With that, Shakir pressed the radio’s talk switch. “It’s time,” he said. “Allow the others to catch him and then shut them all down. We shall see who has spirit and who is prone to giving in.”

This call was received by a chase car trailing the group of racers. A technician listening in did as ordered, quickly tapping several keys on his laptop before hitting ENTER.

Out on the dunes, the leading SUV began to smoke. It slowed rapidly and then stalled completely.

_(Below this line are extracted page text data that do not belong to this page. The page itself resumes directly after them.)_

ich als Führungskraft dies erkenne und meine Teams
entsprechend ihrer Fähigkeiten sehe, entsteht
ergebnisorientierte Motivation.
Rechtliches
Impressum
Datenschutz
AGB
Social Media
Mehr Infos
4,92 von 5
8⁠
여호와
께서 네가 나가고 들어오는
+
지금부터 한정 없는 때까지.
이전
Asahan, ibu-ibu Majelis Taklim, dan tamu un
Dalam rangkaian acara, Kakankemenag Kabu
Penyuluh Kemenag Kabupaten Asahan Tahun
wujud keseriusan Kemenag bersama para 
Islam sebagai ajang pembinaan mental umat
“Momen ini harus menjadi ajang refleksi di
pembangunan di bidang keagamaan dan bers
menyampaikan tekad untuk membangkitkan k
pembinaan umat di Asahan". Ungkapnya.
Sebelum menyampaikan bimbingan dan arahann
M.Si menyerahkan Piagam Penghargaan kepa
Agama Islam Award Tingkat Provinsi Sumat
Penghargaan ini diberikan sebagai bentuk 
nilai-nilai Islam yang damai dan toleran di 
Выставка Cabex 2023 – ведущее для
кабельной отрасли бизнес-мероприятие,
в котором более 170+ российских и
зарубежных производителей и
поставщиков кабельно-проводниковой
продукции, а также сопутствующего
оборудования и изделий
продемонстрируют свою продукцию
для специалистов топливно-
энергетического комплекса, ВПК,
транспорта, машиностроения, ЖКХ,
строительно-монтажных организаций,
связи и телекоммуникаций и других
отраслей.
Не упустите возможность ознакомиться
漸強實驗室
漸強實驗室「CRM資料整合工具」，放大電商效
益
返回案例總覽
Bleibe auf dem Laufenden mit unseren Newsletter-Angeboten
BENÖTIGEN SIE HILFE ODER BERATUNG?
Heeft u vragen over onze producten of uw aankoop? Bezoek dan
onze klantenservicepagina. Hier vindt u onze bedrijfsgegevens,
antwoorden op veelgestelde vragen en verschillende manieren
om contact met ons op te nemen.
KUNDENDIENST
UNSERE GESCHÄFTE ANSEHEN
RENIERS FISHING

The others gained on it, spreading out and preparing to speed past the unlucky driver en route to the far side of the dune and the finish line of this strange race, which was itself the culmination of a grueling month of tests to see whom Shakir would choose to join the upper echelon of his growing organization.

“Quite unfair of you,” Hassan shouted from the aft section of the cabin.

“Life is unfair,” Shakir replied. “If anything, I have just leveled the playing field. Now we shall see who is a real man and who is unworthy.”

Out on the sand, the other vehicles stalled in rapid succession and soon the noise of roaring engines and grinding transmissions was replaced with cursing and slamming doors. The drivers, drenched in sweat, clad in grimy clothes and looking as if they’d been through war or hell or both, clambered out of their machines in stunned disbelief.

One opened the hood of his vehicle to see if he could fix the problem. Another kicked the quarter panel, leaving a nasty dent in the sheet metal of the expensive Mercedes SUV. Others committed similar acts of frustration. Fatigue and exhaustion seemed to have sapped their strength of mind.

“They’re giving up,” Shakir said.

“Not all of them,” Hassan replied.

Down on the sand, one of the men had made the choice Shakir was hoping for. He’d looked at the others, gauged the distance to the top of the dune and then taken off, running.

Several seconds passed before the others realized what he intended: to finish the race on foot and win the prize. The finish line was no more than five hundred yards away and, once he crested the dune, it would be mostly downhill.

The others chased after him and soon five men were charging up the dune, over the crest and down the other side.

In some ways, descending the soft sand was harder than climbing up it. The wind had shaped this dune into a steep wave and two men stumbled forward, fell and began to roll uncontrollably. One of them realized that it might be faster to simply slide, and when he reached the steeper section, he launched himself into the air and slid on his stomach for sixty yards.

“We shall have a winner after all,” Shakir said to Hassan. He then turned to the pilot. “Take us to the finish line.”

The helicopter turned and descended, following a long diagonal scar that cut across the desert in a straight line. That scar was known as the Zandrian pipeline. A pumping station at its base served as the finish line to the race.

The Gazelle touched down beside it, kicking up grit and dust in a swirling little sandstorm. Shakir pulled off his headset and opened the door. He climbed from the cockpit and kept his head low as he made his way toward several men in black fatigues similar to Hassan’s.

In another time and another place, Shakir might’ve been a movie star. Tall and lean, with a tanned face, coarse brown hair and a solid square jaw that seemed capable of withstanding a camel’s kick, he was handsome in the sun-burnished way of an outdoorsman. He exuded confidence. And though he wore the same uniform as the men who stood beside him, his bearing was as different from theirs as a king’s would be from a commoner.

In years past, Shakir had been a member of the Egyptian secret police. Under the Mubarak regime, which had ruled Egypt for thirty years, he’d been second in command of the service, hunting down enemies of the government and holding back the tide of insurgents until the so-called Arab Spring had come and turned Egypt upside-down, ushering in what seemed to Shakir and others like him an age of chaos. Years later, that chaos was only just beginning to subside, with no small amount of help from Shakir and others, who were rebuilding the power structure of the country from their new perch in the shadows of private industry.